SeeSaw video-on-demand television website shuttered
SeeSaw video-on-demand television website shuttered

SeeSaw - the UK online video service which went live in February last year - has been shuttered, evidently because of the fact that it failed to offer any substantial competition to the bigger players in the online video market.

The television streaming service SeeSaw was based on the technology that media services company Arqiva developed for the doomed Project Kangaroo initiative; and it chiefly offered content from BBC Worldwide, Channel 4, Channel Five and some other production companies.

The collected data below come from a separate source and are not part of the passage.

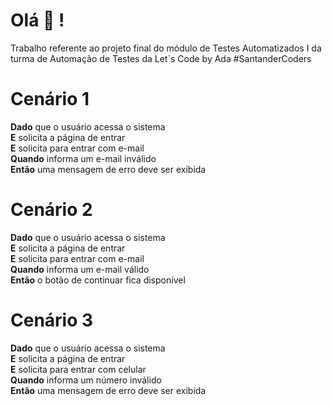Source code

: # Olá 👋 !

Trabalho referente ao projeto final do módulo de Testes Automatizados I da turma de Automação de Testes da Let´s Code by Ada #SantanderCoders


# Cenário 1

**Dado** que o usuário acessa o sistema  
**E** solicita a página de entrar  
**E** solicita para entrar com e-mail  
**Quando** informa um e-mail inválido  
**Então** uma mensagem de erro deve ser exibida


# Cenário 2

**Dado** que o usuário acessa o sistema  
**E** solicita a página de entrar  
**E** solicita para entrar com e-mail  
**Quando** informa um e-mail válido  
**Então** o botão de continuar fica disponível

# Cenário 3

**Dado** que o usuário acessa o sistema  
**E** solicita a página de entrar  
**E** solicita para entrar com celular  
**Quando** informa um número inválido  
**Então** uma mensagem de erro deve ser exibida

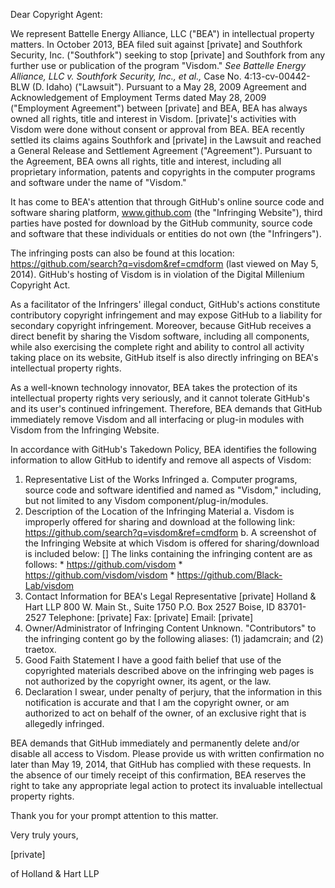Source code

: Dear Copyright Agent:

We represent Battelle Energy Alliance, LLC ("BEA") in intellectual property matters. In October 2013, BEA filed suit against [private] and Southfork Security, Inc. ("Southfork") seeking to stop [private] and Southfork from any further use or publication of the program "Visdom." *See Battelle Energy Alliance, LLC v. Southfork Security, Inc., et al.,* Case No. 4:13-cv-00442-BLW (D. Idaho) ("Lawsuit"). Pursuant to a May 28, 2009 Agreement and Acknowledgement of Employment Terms dated May 28, 2009 ("Employment Agreement") between [private] and BEA, BEA has always owned all rights, title and interest in Visdom. [private]'s activities with Visdom were done without consent or approval from BEA. BEA recently settled its claims agains Southfork and [private] in the Lawsuit and reached a General Release and Settlement Agreement ("Agreement"). Pursuant to the Agreement, BEA owns all rights, title and interest, including all proprietary information, patents and copyrights in the computer programs and software under the name of "Visdom."

It has come to BEA's attention that through GitHub's online source code and software sharing platform, www.github.com (the "Infringing Website"), third parties have posted for download by the GitHub community, source code and software that these individuals or entities do not own (the "Infringers").

The infringing posts can also be found at this location: https://github.com/search?q=visdom&ref=cmdform (last viewed on May 5, 2014). GitHub's hosting of Visdom is in violation of the Digital Millenium Copyright Act.

As a facilitator of the Infringers' illegal conduct, GitHub's actions constitute contributory copyright infringement and may expose GitHub to a liability for secondary copyright infringement. Moreover, because GitHub receives a direct benefit by sharing the Visdom software, including all components, while also exercising the complete right and ability to control all activity taking place on its website, GitHub itself is also directly infringing on BEA's intellectual property rights.

As a well-known technology innovator, BEA takes the protection of its intellectual property rights very seriously, and it cannot tolerate GitHub's and its user's continued infringement. Therefore, BEA demands that GitHub immediately remove Visdom and all interfacing or plug-in modules with Visdom from the Infringing Website.

In accordance with GitHub's Takedown Policy, BEA identifies the following information to allow GitHub to identify and remove all aspects of Visdom:

1. Representative List of the Works Infringed
    a. Computer programs, source code and software identified and named as "Visdom," including, but not limited to any Visdom component/plug-in/modules.
2. Description of the Location of the Infringing Material
    a. Visdom is improperly offered for sharing and download at the following link: 
    https://github.com/search?q=visdom&ref=cmdform
    b. A screenshot of the Infringing Website at which Visdom is offered for sharing/download is included below:
    []
    The links containing the infringing content are as follows:
       * https://github.com/visdom
       * https://github.com/visdom/visdom
       * https://github.com/Black-Lab/visdom
3. Contact Information for BEA's Legal Representative
    [private]
    Holland & Hart LLP
    800 W. Main St., Suite 1750
    P.O. Box 2527
    Boise, ID 83701-2527
    Telephone: [private]
    Fax: [private]
    Email: [private]
4. Owner/Administrator of Infringing Content
    Unknown. "Contributors" to the infringing content go by the following aliases: (1) jadamcrain; and (2) traetox.
5. Good Faith Statement
    I have a good faith belief that use of the copyrighted materials described above on the infringing web pages is not authorized by the copyright owner, its agent, or the law.
6. Declaration
    I swear, under penalty of perjury, that the information in this notification is accurate and that I am the copyright owner, or am authorized to act on behalf of the owner, of an exclusive right that is allegedly infringed.

BEA demands that GitHub immediately and permanently delete and/or disable all access to Visdom. Please provide us with written confirmation no later than May 19, 2014, that GitHub has complied with these requests. In the absence of our timely receipt of this confirmation, BEA reserves the right to take any appropriate legal action to protect its invaluable intellectual property rights.

Thank you for your prompt attention to this matter. 

Very truly yours,

[private]

of Holland & Hart LLP

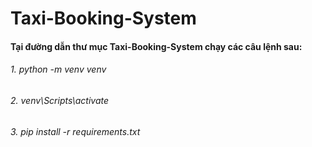 # Taxi-Booking-System

#### Tại đường dẫn thư mục Taxi-Booking-System chạy các câu lệnh sau:
###### 1. python -m venv venv
###### 2. venv\Scripts\activate
###### 3. pip install -r requirements.txt
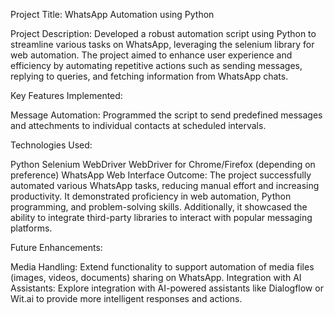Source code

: Project Title: WhatsApp Automation using Python

Project Description:
Developed a robust automation script using Python to streamline various tasks on WhatsApp, leveraging the selenium library for web automation. The project aimed to enhance user experience and efficiency by automating repetitive actions such as sending messages, replying to queries, and fetching information from WhatsApp chats.

Key Features Implemented:

Message Automation: Programmed the script to send predefined messages and attechments to individual contacts at scheduled intervals.

Technologies Used:

Python
Selenium WebDriver
WebDriver for Chrome/Firefox (depending on preference)
WhatsApp Web Interface
Outcome:
The project successfully automated various WhatsApp tasks, reducing manual effort and increasing productivity. It demonstrated proficiency in web automation, Python programming, and problem-solving skills. Additionally, it showcased the ability to integrate third-party libraries to interact with popular messaging platforms.

Future Enhancements:

Media Handling: Extend functionality to support automation of media files (images, videos, documents) sharing on WhatsApp.
Integration with AI Assistants: Explore integration with AI-powered assistants like Dialogflow or Wit.ai to provide more intelligent responses and actions.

The content that the video-on-demand TV website offered included a wide array of `free-to-watch' shows which were essentially supported by advertising. While the service allowed the turning off of the advertisements for an optional charge; it also offered some premium `pay-to-watch' programmes.

However, a majority stake in the business was taken by a Criterion Capital Partners-led group of investors led by in July; and in the final days of the SeeSaw service, Channel 4 and Five withdrew from it. As such, the service was mostly restricted to archive content from the BBC ever since.

Of late, SeeSaw had been witnessing troubles galore, especially because of the departure of its top-notch executives who left the company after the critical investments that new owners had assured did not come through.

With lack of funds leading to the shuttering of the service, SeeSaw announced the shut down with this brief statement posted on its website: "Thanks for your support but SeeSaw is no longer available."